(Work required):
Reproduce the listing lines verbatim, beginning at the line that contains "kingdom: Animalia" and stopping after the line that contains "scientific name: Palomena prasina", with both of those lines included.

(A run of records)
※

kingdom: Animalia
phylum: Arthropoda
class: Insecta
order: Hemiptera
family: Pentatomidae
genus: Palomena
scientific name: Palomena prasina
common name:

※

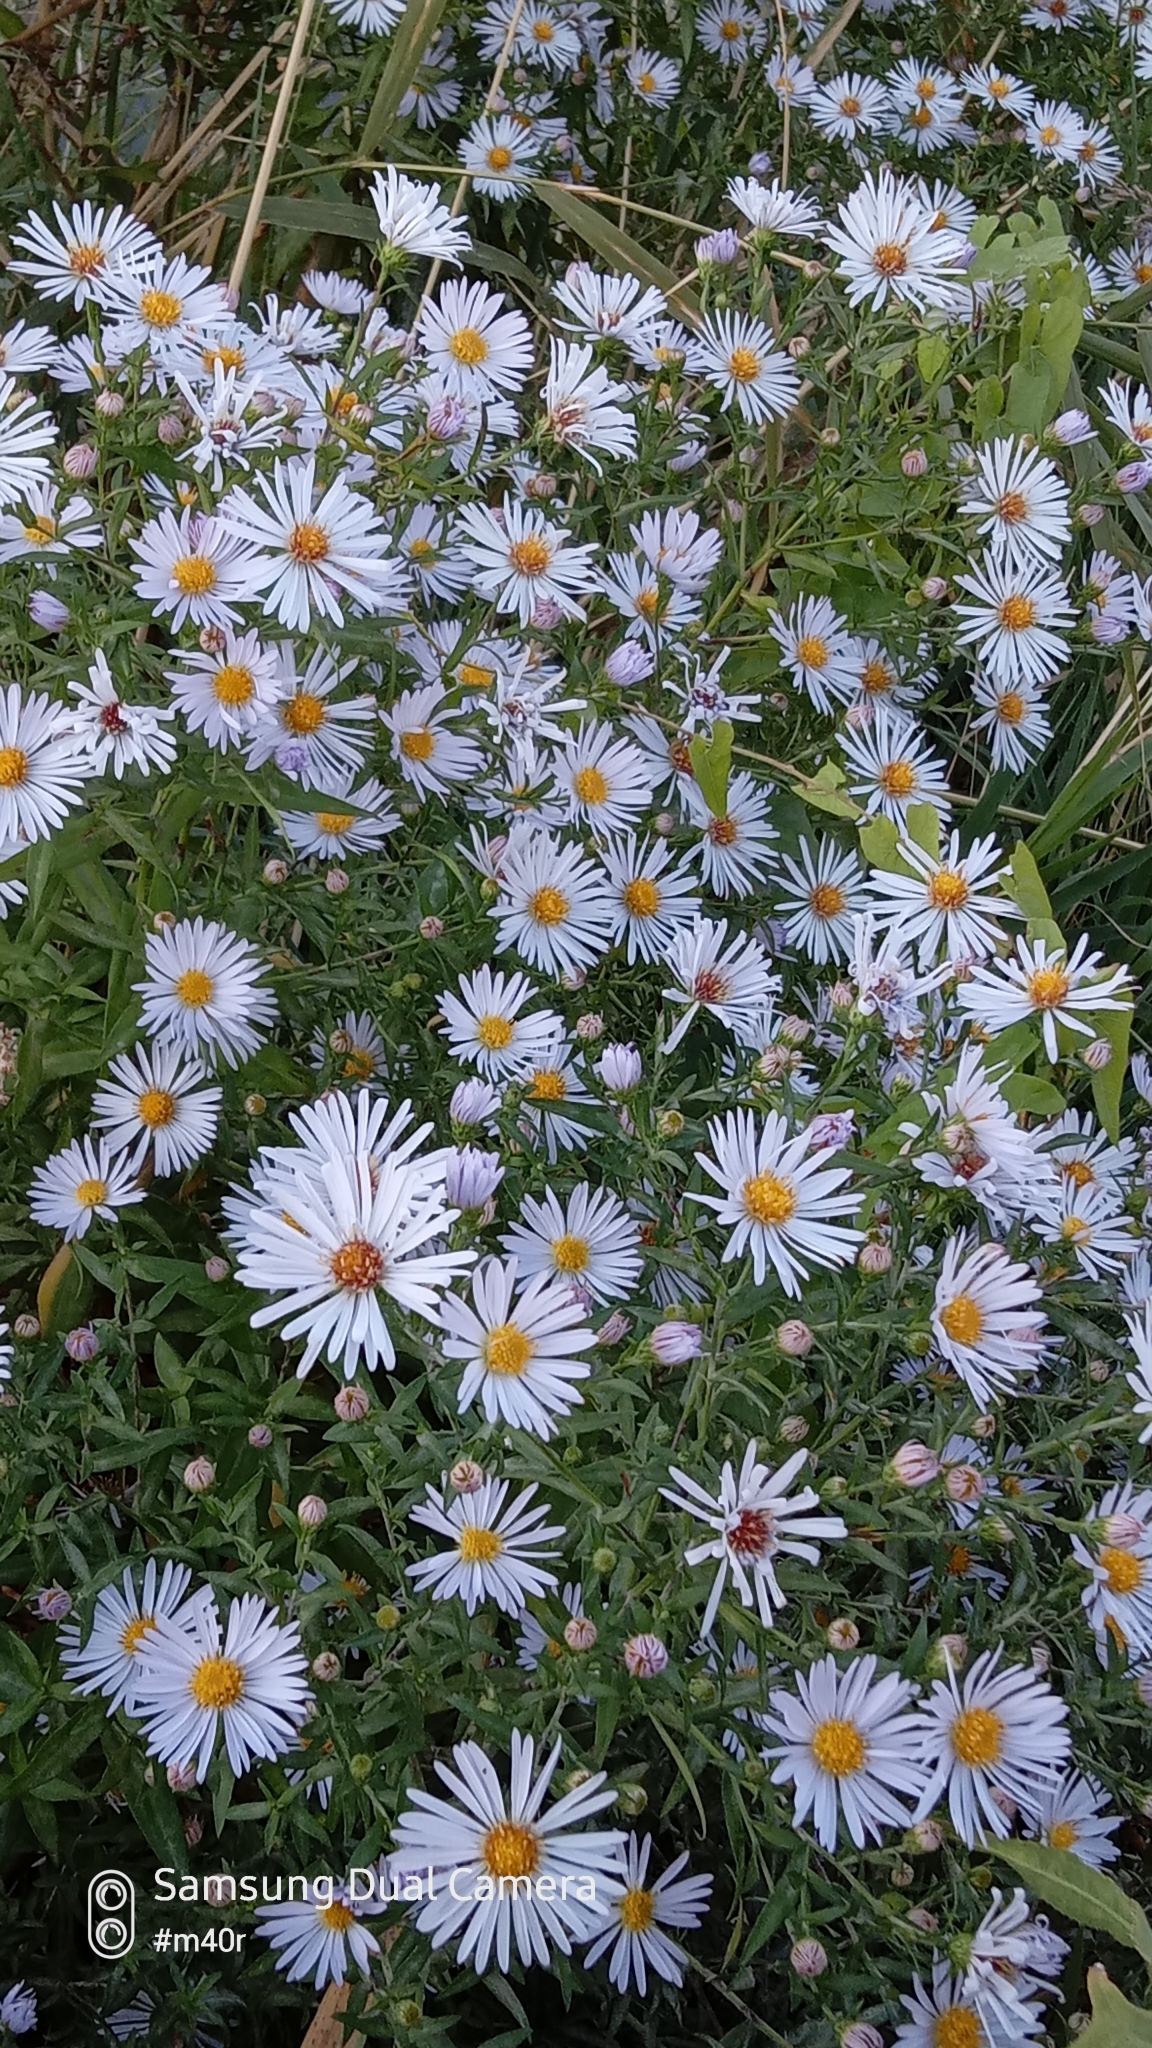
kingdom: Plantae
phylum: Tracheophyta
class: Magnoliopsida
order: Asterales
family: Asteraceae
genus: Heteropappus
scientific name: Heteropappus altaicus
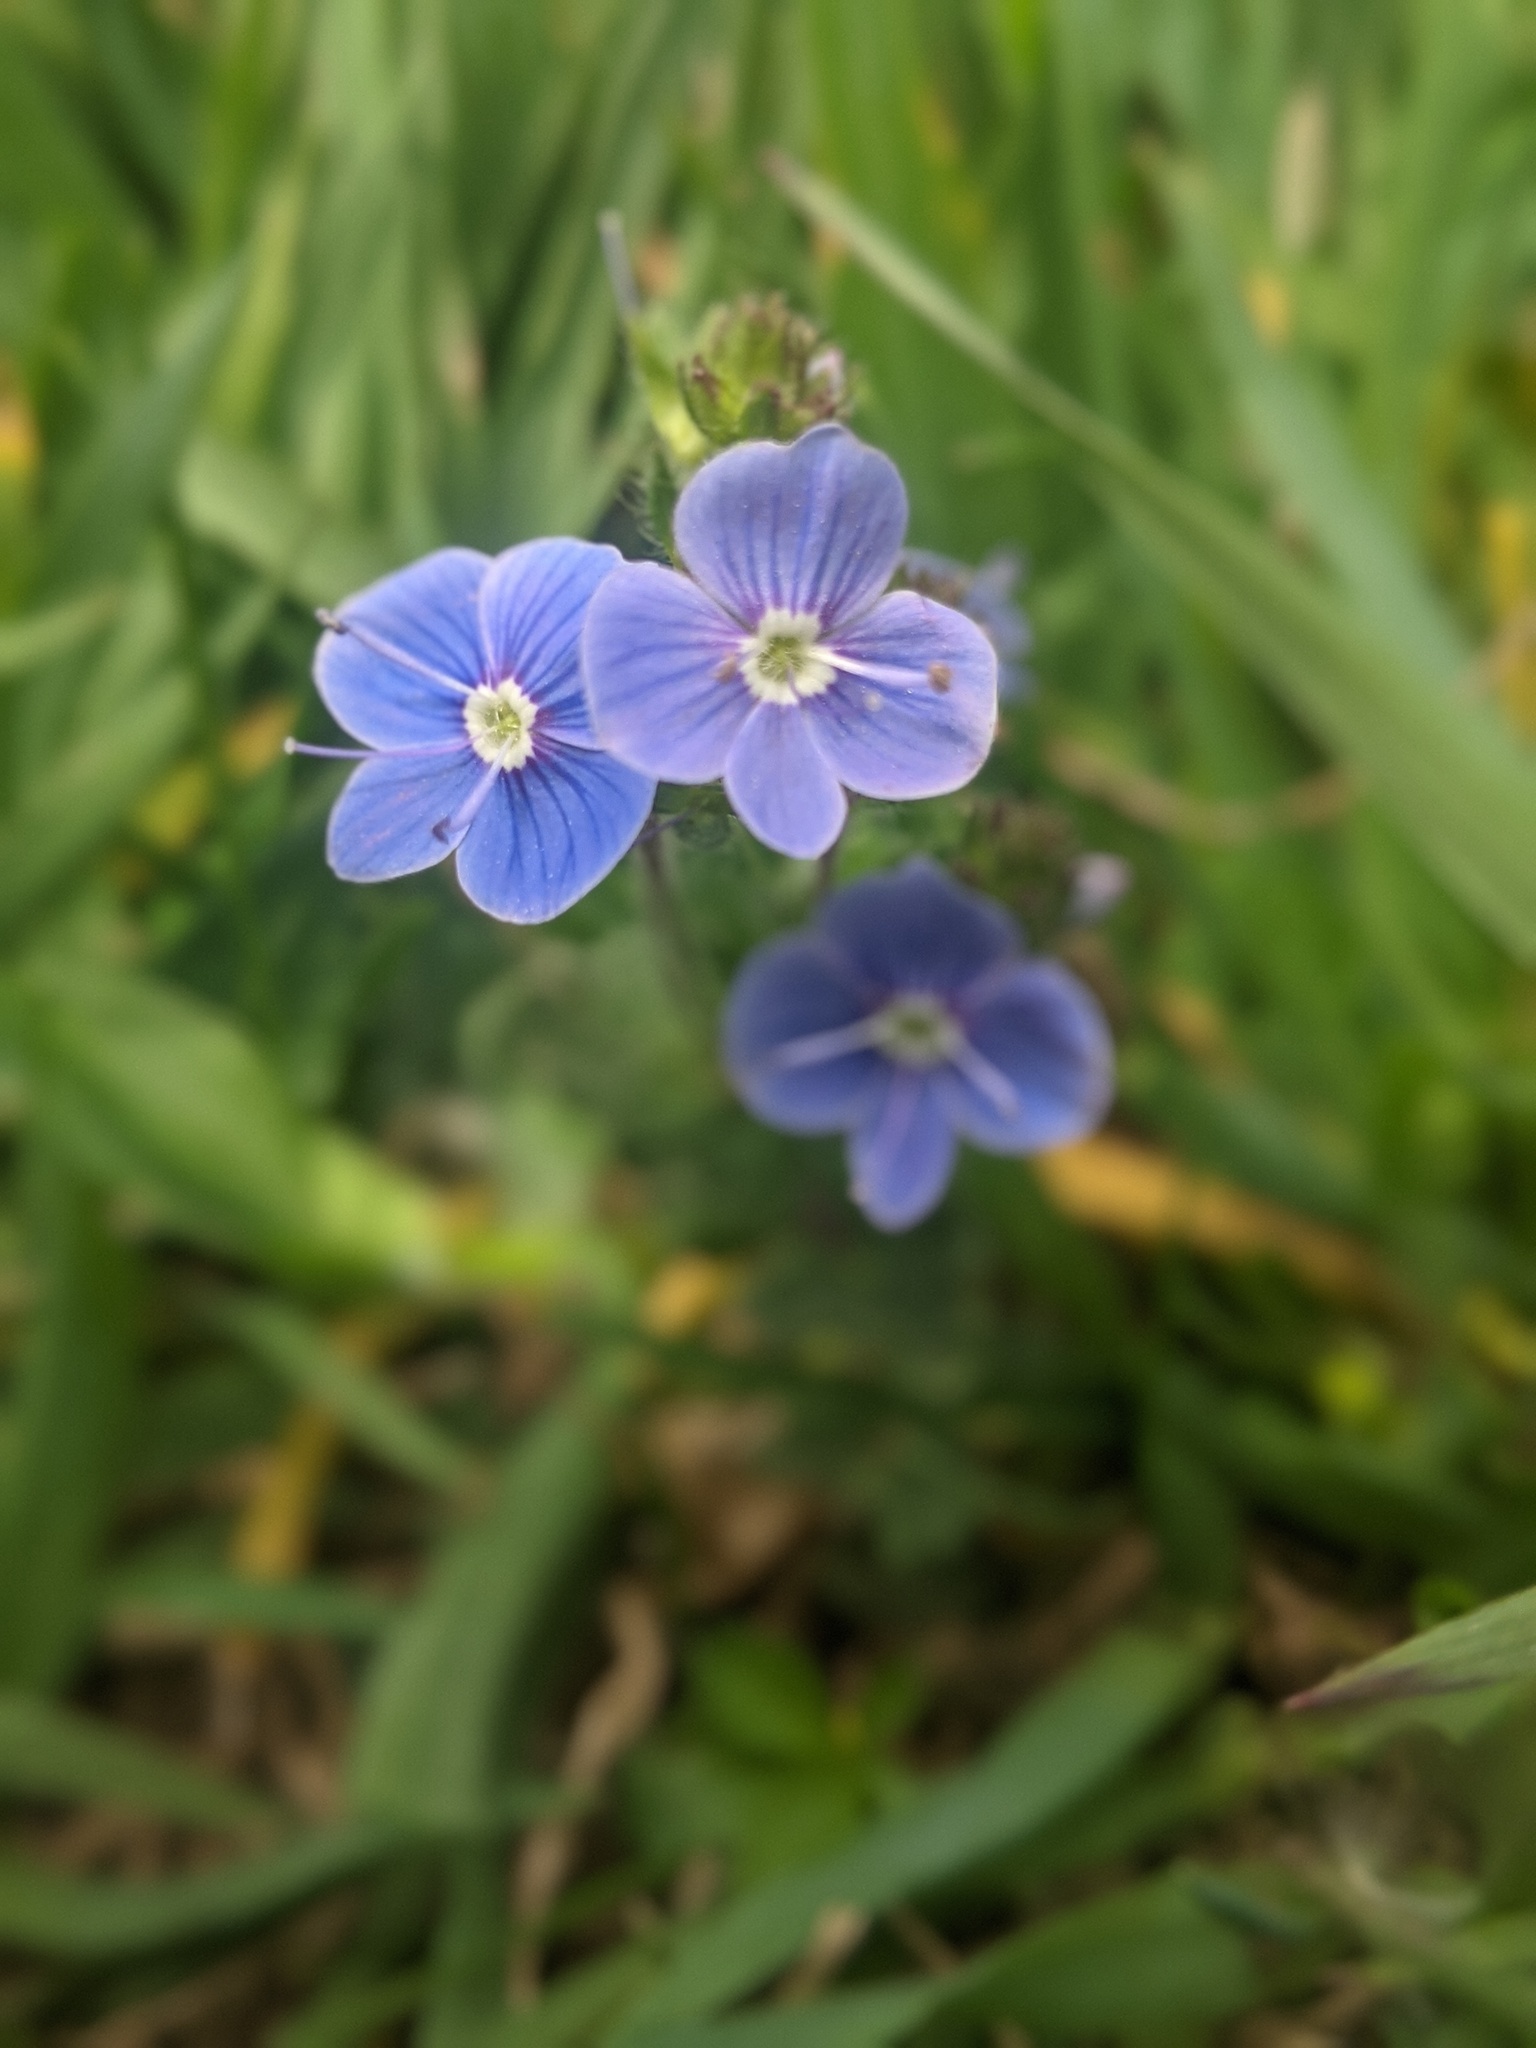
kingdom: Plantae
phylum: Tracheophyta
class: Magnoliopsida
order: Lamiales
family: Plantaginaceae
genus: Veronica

※

(Solution for this exercise):
kingdom: Animalia
phylum: Arthropoda
class: Insecta
order: Hemiptera
family: Pentatomidae
genus: Palomena
scientific name: Palomena prasina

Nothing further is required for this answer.